Soal Demo Perpanjangan Masa Jabatan Kades, GMNI Pamekasan: Gerakan Melanggengkan Jabatan

Pamekasan – Gerakan Mahasiswa Nasional Indonesia (GMNI) Cabang Pamekasan menilai demonstrasi yang dilakukan oleh kepala desa di gedung DPR RI gerakan ingin melanggengkan jabatan.

Sebab, kata Ketua GMNI Pamekasan Taufik, demonstrasi yang dilakukan seluruh kepala desa itu tidak ada usulan yang produktif untuk membawa arah memperbaiki desa. Bahkan tidak ada dasar untuk membawa kepentingan rakyat.

“Harusnya isu yang dibawa yang lebih baik, misalnya terkait transparansi anggaran, pelayanan, perbaikan program agar tepat sasaran, dan bagaimana membangun kemandirian ekonomi desa,” kata Ketua GMNI Pamekasan Taufik.

Dia menilai munculnya wacana penambahan periode kepala desa dari 6 tahun ke 9 tahun itu suatu bukti arah demokrasi hari ini mandek. Bahkan bukti kemunduran demokrasi.

Dikatakan, hanya dengan adanya aksi Kades se-Indonesia ke gedung DPR RI pada Selasa (17/1) kemaren, pemerintah pusat malah menerima usulan tersebut menjadi Prolegnas.

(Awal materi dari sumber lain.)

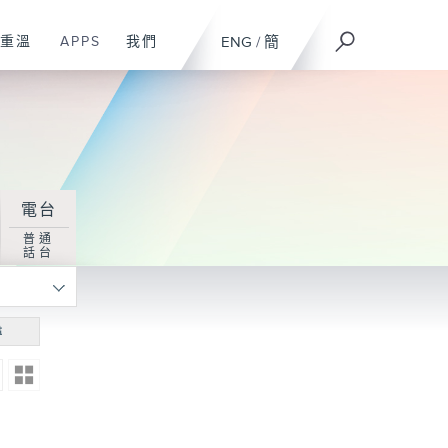
重溫
APPS
我們
ENG
/
簡
電台
普通
話台
尋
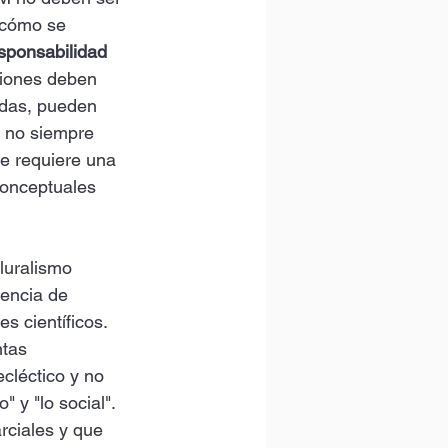
 cómo se 
sponsabilidad 
ciones deben 
idas, pueden 
s no siempre 
e requiere una 
conceptuales 
luralismo 
tencia de 
s científicos. 
tas 
cléctico y no 
" y "lo social". 
rciales y que 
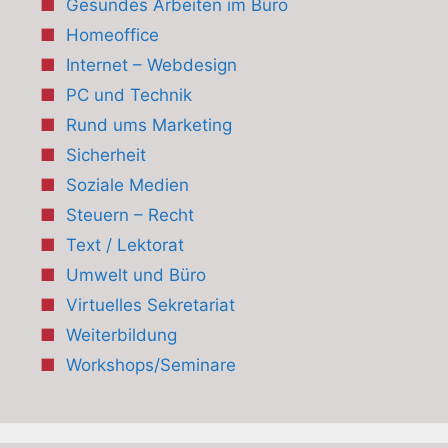
Gesundes Arbeiten im Büro
Homeoffice
Internet – Webdesign
PC und Technik
Rund ums Marketing
Sicherheit
Soziale Medien
Steuern – Recht
Text / Lektorat
Umwelt und Büro
Virtuelles Sekretariat
Weiterbildung
Workshops/Seminare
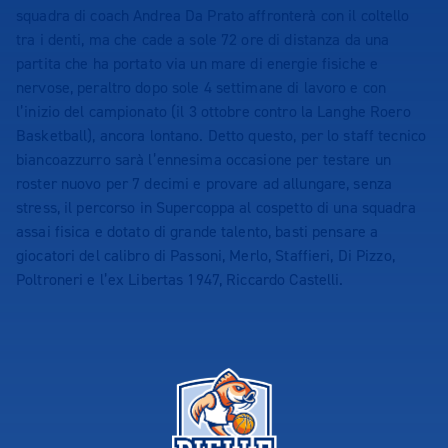
squadra di coach Andrea Da Prato affronterà con il coltello
tra i denti, ma che cade a sole 72 ore di distanza da una
partita che ha portato via un mare di energie fisiche e
nervose, peraltro dopo sole 4 settimane di lavoro e con
l’inizio del campionato (il 3 ottobre contro la Langhe Roero
Basketball), ancora lontano. Detto questo, per lo staff tecnico
biancoazzurro sarà l’ennesima occasione per testare un
roster nuovo per 7 decimi e provare ad allungare, senza
stress, il percorso in Supercoppa al cospetto di una squadra
assai fisica e dotato di grande talento, basti pensare a
giocatori del calibro di Passoni, Merlo, Staffieri, Di Pizzo,
Poltroneri e l’ex Libertas 1947, Riccardo Castelli.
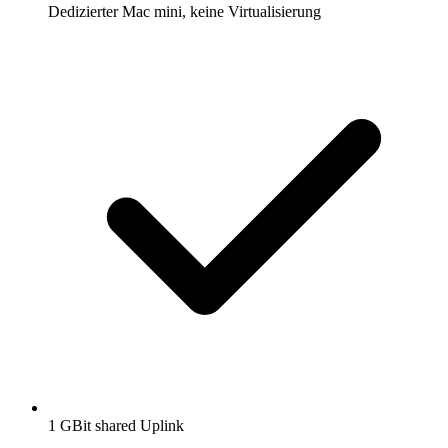
Dedizierter Mac mini, keine Virtualisierung
1 GBit shared Uplink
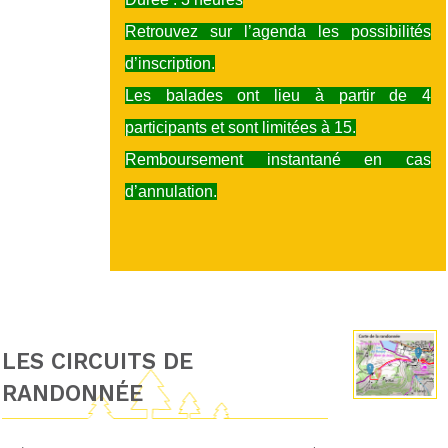
Retrouvez sur l’agenda les possibilités
d’inscription.
Les balades ont lieu à partir de 4
participants et sont limitées à 15.
Remboursement instantané en cas
d’annulation.
LES CIRCUITS DE
RANDONNÉE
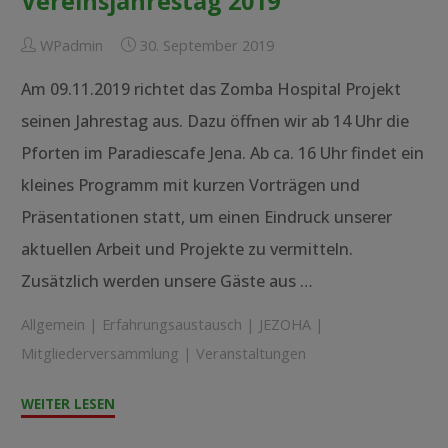
Vereinsjahrestag 2019
WPadmin
30. September 2019
Am 09.11.2019 richtet das Zomba Hospital Projekt
seinen Jahrestag aus. Dazu öffnen wir ab 14 Uhr die
Pforten im Paradiescafe Jena. Ab ca. 16 Uhr findet ein
kleines Programm mit kurzen Vorträgen und
Präsentationen statt, um einen Eindruck unserer
aktuellen Arbeit und Projekte zu vermitteln.
Zusätzlich werden unsere Gäste aus …
Allgemein
|
Erfahrungsaustausch
|
JEZOHA
|
Mitgliederversammlung
|
Veranstaltungen
"Vereinsjahrestag
WEITER LESEN
2019"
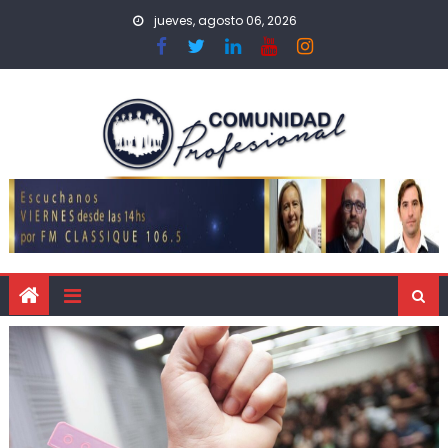
jueves, agosto 06, 2026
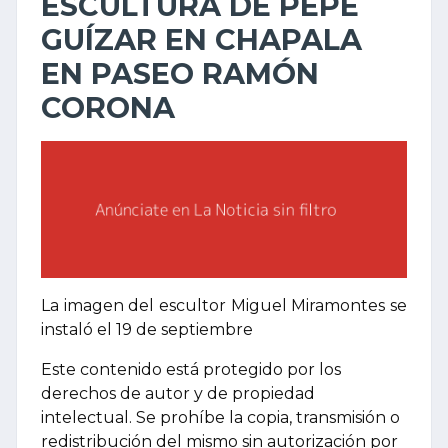
ESCULTURA DE PEPE
GUÍZAR EN CHAPALA
EN PASEO RAMÓN
CORONA
La imagen del escultor Miguel Miramontes se
instaló el 19 de septiembre
Este contenido está protegido por los
derechos de autor y de propiedad
intelectual. Se prohíbe la copia, transmisión o
redistribución del mismo sin autorización por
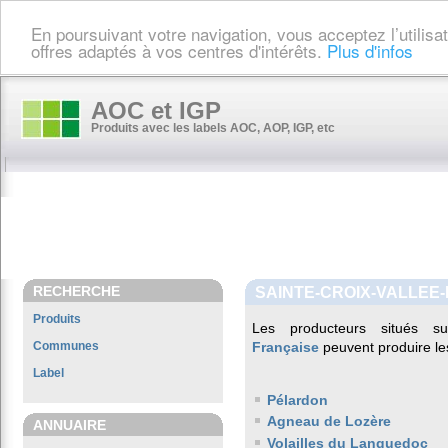
En poursuivant votre navigation, vous acceptez l’utilis
offres adaptés à vos centres d'intérêts.
Plus d'infos
AOC et IGP
Produits avec les labels AOC, AOP, IGP, etc
RECHERCHE
SAINTE-CROIX-VALLEE
Produits
Les producteurs situés
Communes
Française
peuvent produire les
Label
Pélardon
Agneau de Lozère
ANNUAIRE
Volailles du Languedoc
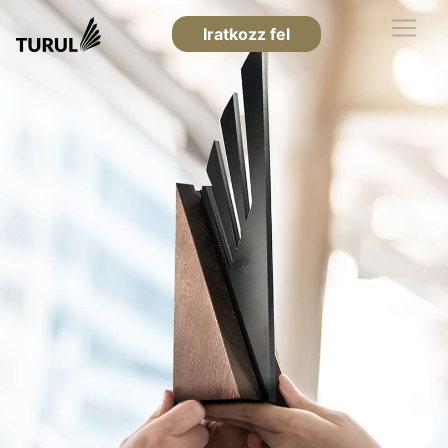
Iratkozz fel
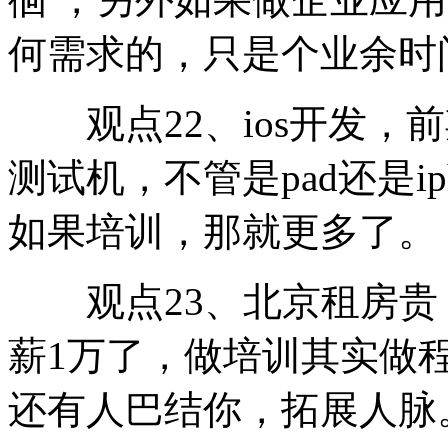
何需求的，只是个业余时
观点22、ios开发，
测试机，不管是pad还是ip
如果培训，那就更多了。
观点23、北京租房贵
薪1万了，做培训其实做
还有人巴结你，拓展人脉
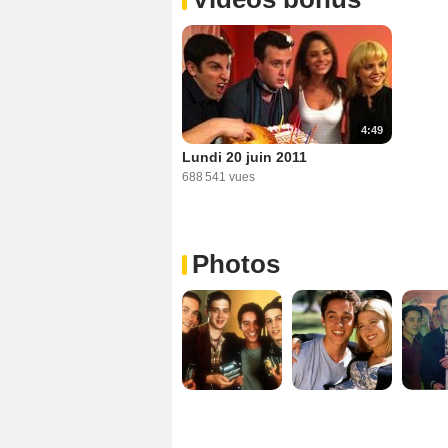
4:49
Lundi 20 juin 2011
688 541 vues
Photos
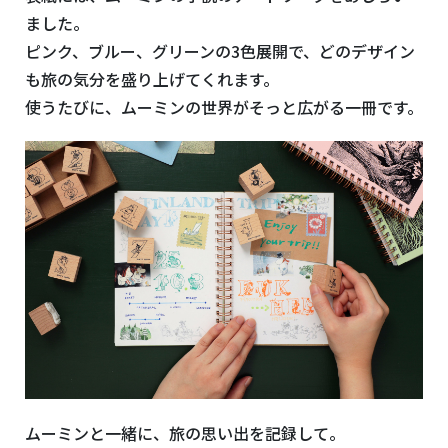
ました。
ピンク、ブルー、グリーンの3色展開で、どのデザイン
も旅の気分を盛り上げてくれます。
使うたびに、ムーミンの世界がそっと広がる一冊です。
ムーミンと一緒に、旅の思い出を記録して。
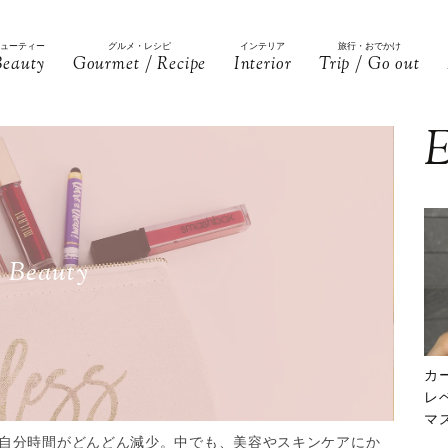
ビューティー
グルメ・レシピ
インテリア
旅行・おでかけ
Beauty
Gourmet / Recipe
Interior
Trip / Go out
E
Beauty
カ
レ
マ
下
自分時間がどんどん減少。中でも、美容やスキンケアにか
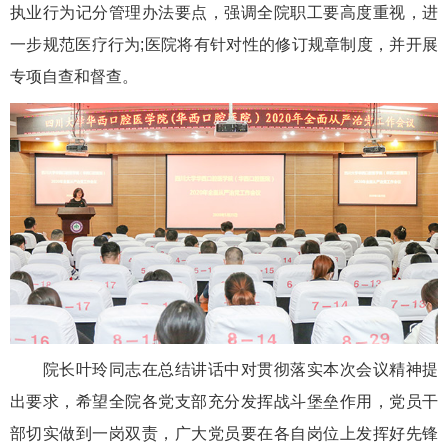
执业行为记分管理办法要点，强调全院职工要高度重视，进
一步规范医疗行为;医院将有针对性的修订规章制度，并开展
专项自查和督查。
院长叶玲同志在总结讲话中对贯彻落实本次会议精神提
出要求，希望全院各党支部充分发挥战斗堡垒作用，党员干
部切实做到一岗双责，广大党员要在各自岗位上发挥好先锋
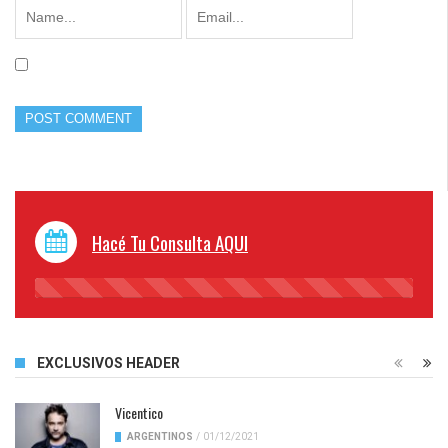
Hacé Tu Consulta AQUI
45%
Complete
EXCLUSIVOS HEADER
Vicentico
ARGENTINOS
/
01/12/2021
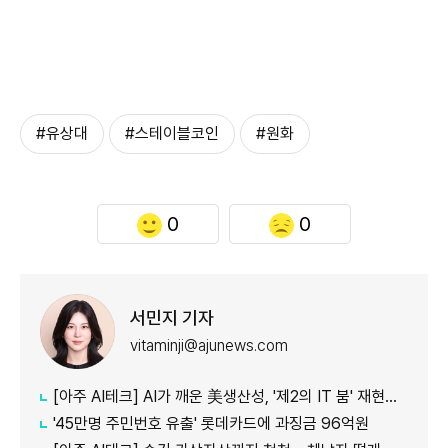
#유상대
#스테이블코인
#원화
0
0
서민지 기자
vitaminji@ajunews.com
[아주 AI테크] AI가 깨운 美생산성, '제2의 IT 붐' 재현되나
'45만명 주민번호 유출' 롯데카드에 과징금 96억원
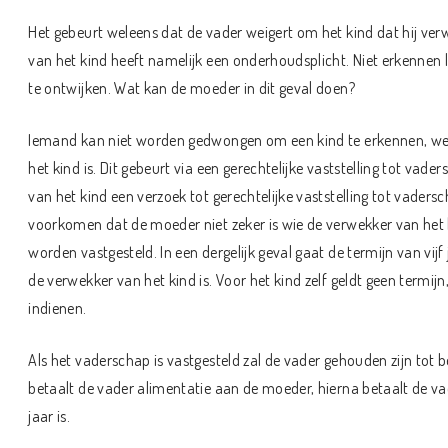
Het gebeurt weleens dat de vader weigert om het kind dat hij verw
van het kind heeft namelijk een onderhoudsplicht. Niet erkennen
te ontwijken. Wat kan de moeder in dit geval doen?
Iemand kan niet worden gedwongen om een kind te erkennen, wel
het kind is. Dit gebeurt via een gerechtelijke vaststelling tot vad
van het kind een verzoek tot gerechtelijke vaststelling tot vaders
voorkomen dat de moeder niet zeker is wie de verwekker van het 
worden vastgesteld. In een dergelijk geval gaat de termijn van vij
de verwekker van het kind is. Voor het kind zelf geldt geen termi
indienen.
Als het vaderschap is vastgesteld zal de vader gehouden zijn tot be
betaalt de vader alimentatie aan de moeder, hierna betaalt de vad
jaar is.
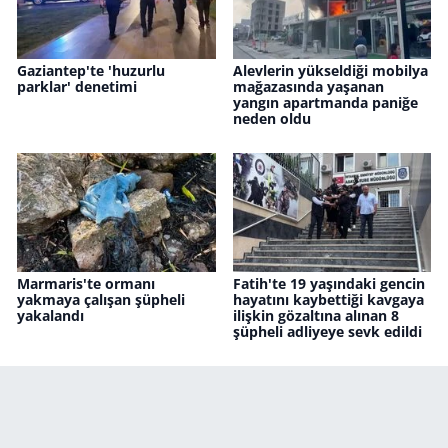
Gaziantep'te 'huzurlu
Alevlerin yükseldiği mobilya
parklar' denetimi
mağazasında yaşanan
yangın apartmanda paniğe
neden oldu
Marmaris'te ormanı
Fatih'te 19 yaşındaki gencin
yakmaya çalışan şüpheli
hayatını kaybettiği kavgaya
yakalandı
ilişkin gözaltına alınan 8
şüpheli adliyeye sevk edildi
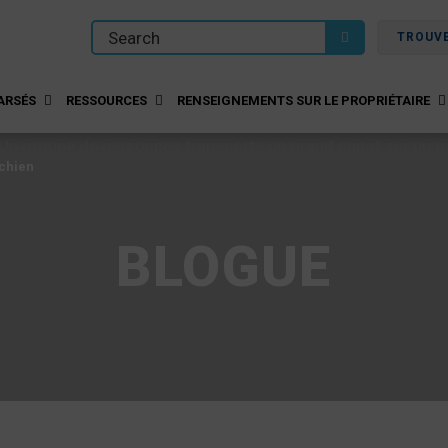
TROUV
ARSÉS
RESSOURCES
RENSEIGNEMENTS SUR LE PROPRIÉTAIRE
 chien
BLOGUE
 chien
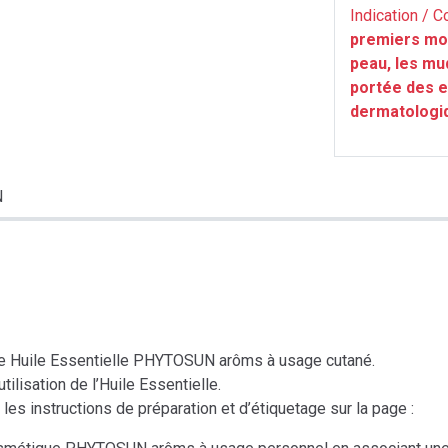
Indication / C
premiers moi
peau, les mu
portée des e
dermatologi
N
une Huile Essentielle PHYTOSUN arôms à usage cutané.
ilisation de l’Huile Essentielle.
 les instructions de préparation et d’étiquetage sur la page :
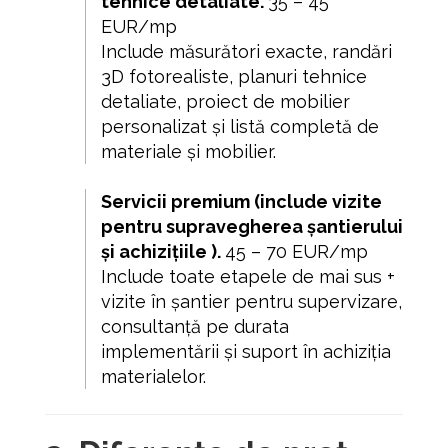
tehnice detaliate.
35 – 45
EUR/mp
Include măsurători exacte, randări
3D fotorealiste, planuri tehnice
detaliate, proiect de mobilier
personalizat și listă completă de
materiale și mobilier.
Servicii premium (include vizite
pentru supravegherea șantierului
și achizițiile
)
.
45 – 70 EUR/mp
Include toate etapele de mai sus +
vizite în șantier pentru supervizare,
consultanță pe durata
implementării și suport în achiziția
materialelor.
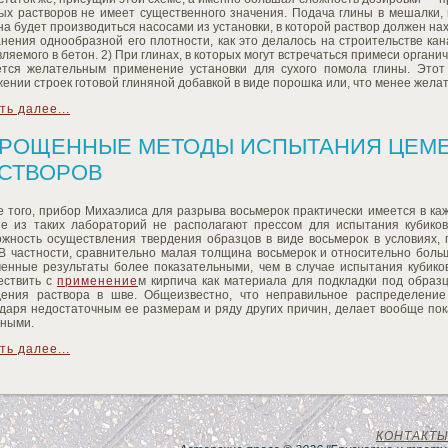
вых растворов не имеет существенного значения. Подача глины в мешалки,
а будет производиться насосами из установки, в которой раствор должен н
анения однообразной его плотности, как это делалось на строительстве к
ляемого в бетон. 2) При глинах, в которых могут встречаться примеси органи
ется желательным применение установки для сухого помола глины. Это
ении строек готовой глиняной добавкой в виде порошка или, что менее жела
ть далее...
РОЩЕННЫЕ МЕТОДЫ ИСПЫТАНИЯ ЦЕМ
СТВОРОВ
 того, прибор Михаэлиса для разрыва восьмерок практически имеется в каж
ие из таких лабораторий не располагают прессом для испытания кубико
ожность осуществления твердения образцов в виде восьмерок в условиях,
 В частности, сравнительно малая толщина восьмерок и относительно боль
ченные результаты более показательными, чем в случае испытания кубиков
ествить с
применение
м кирпича как материала для подкладки под образц
дения раствора в шве. Общеизвестно, что неправильное распределение
одаря недостаточным ее размерам и ряду других причин, делает вообще по
вными.
ть далее...
КОНТАКТ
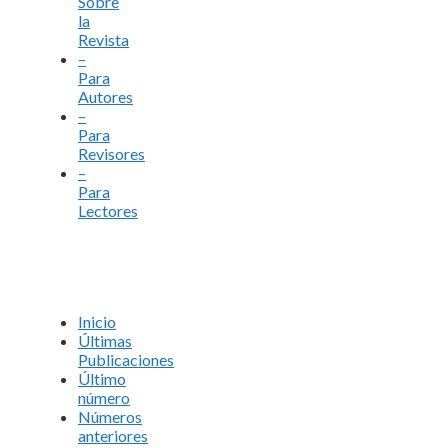
Sobre
la
Revista
–
Para
Autores
–
Para
Revisores
–
Para
Lectores
Inicio
Últimas
Publicaciones
Último
número
Números
anteriores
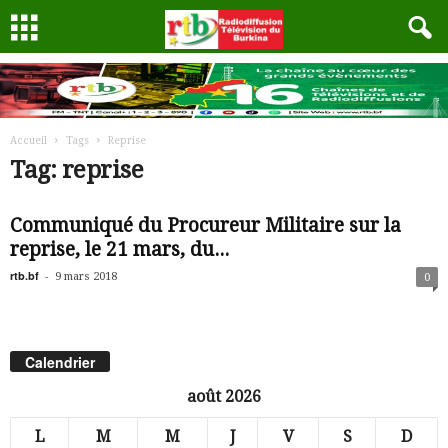
Accueil
Tags
Reprise
Tag: reprise
Communiqué du Procureur Militaire sur la
reprise, le 21 mars, du...
rtb.bf
-
9 mars 2018
0
Calendrier
août 2026
L
M
M
J
V
S
D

“Jika ini diamini oleh pemerintah, maka ini akan merusak demokrasi. Jabatan publik yang dipilih oleh rakyat secara demokrasi harus dipergilirkan guna menghindari kecendrungan korup dan otoriter,” ungkapnya.

Ia menambahkan, berdasarkan penelitian yang dilakukan oleh Lord Acton pada awal abad 20, dapat disimpulkan bahwa kekuasaan cenderung korup, dan kekuasaan yang absolut pasti korup (power tend to corrupt and absolute power corrupt absolutely).

Oleh karena itu, kata dia, jika merujuk pada pasal 39 UU No 6 Tahun 2014 tetang Desa, disebutkan bahwa kepala desa dapat ikut pemilihan kepala desa selama tiga periode berturut-turut atau tidak berturut-turut.

Dengan demikian, jika masa jabatannya 9 tahun maka kepala desa dapat menjabat selama 27 tahun. Dengan begitu, akan memberikan peluang untuk melahirkan sistem otoriter yang korup.

“Ini salah satu faktor melanggengkan korupsi di desa. Tak hanya itu, regenerasi kepemimpinan di desa akan terhambat, sehingga akan muncul polemik di masyarakat dan menjadikan masyarakat hopeless terhadap perubahan kepemimpinan di desa yang akhirnya masyarakat menjadi apolitis,” tukasnya.